STATED TASK
Can you rewrite all the entries below with "pose" replaced by "view", keeping everything else the same and leaving out the pictures?

RECORDS SHOWN

--- start ---

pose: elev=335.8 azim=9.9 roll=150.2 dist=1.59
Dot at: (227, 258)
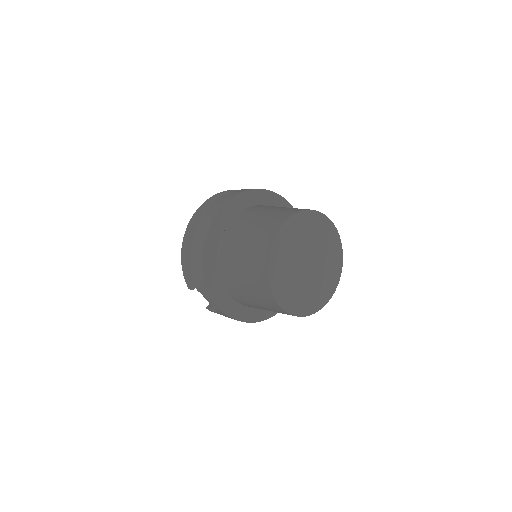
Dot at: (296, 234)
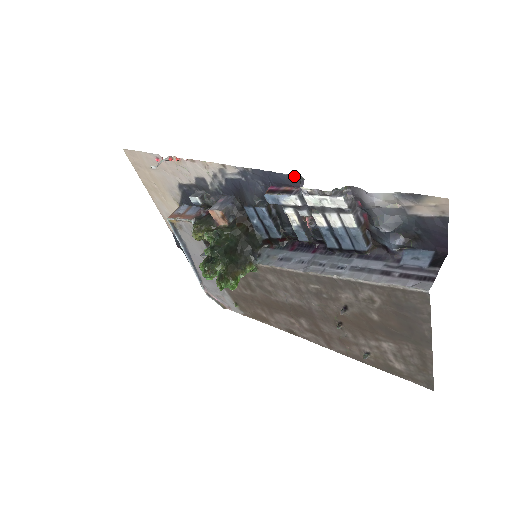
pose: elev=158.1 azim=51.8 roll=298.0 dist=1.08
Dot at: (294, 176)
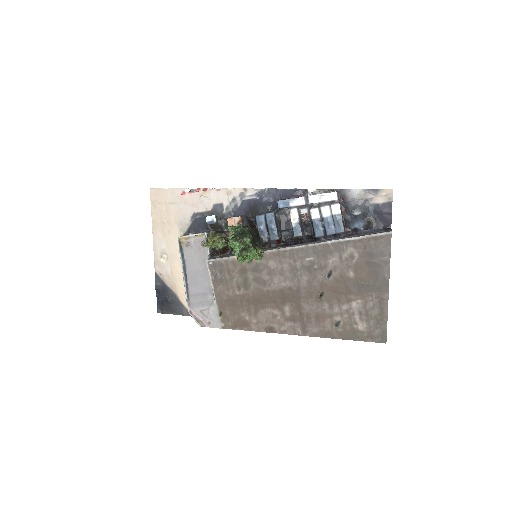
Dot at: (300, 189)
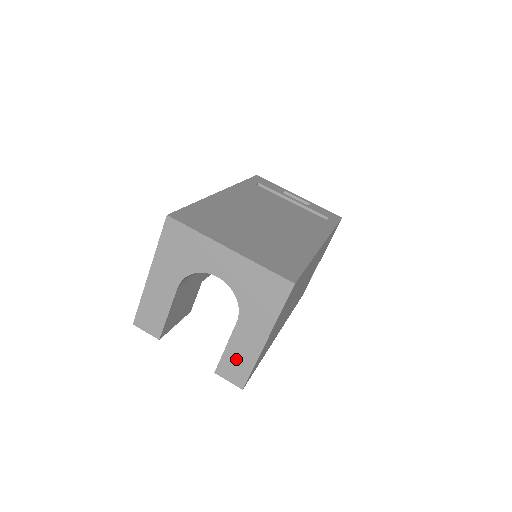
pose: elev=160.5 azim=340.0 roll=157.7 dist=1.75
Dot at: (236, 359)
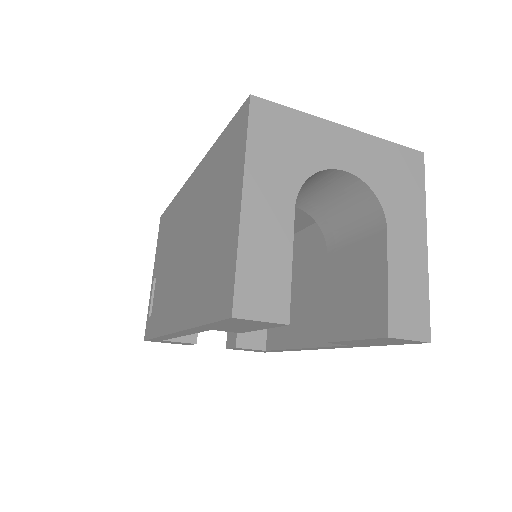
Dot at: (406, 293)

--- end ---

RESPONSE TO THE EXERCISE
view: elev=335.8 azim=9.9 roll=150.2 dist=1.59
Dot at: (227, 258)
Dot at: (296, 234)
view: elev=158.1 azim=51.8 roll=298.0 dist=1.08
Dot at: (294, 176)
Dot at: (300, 189)
view: elev=160.5 azim=340.0 roll=157.7 dist=1.75
Dot at: (236, 359)
Dot at: (406, 293)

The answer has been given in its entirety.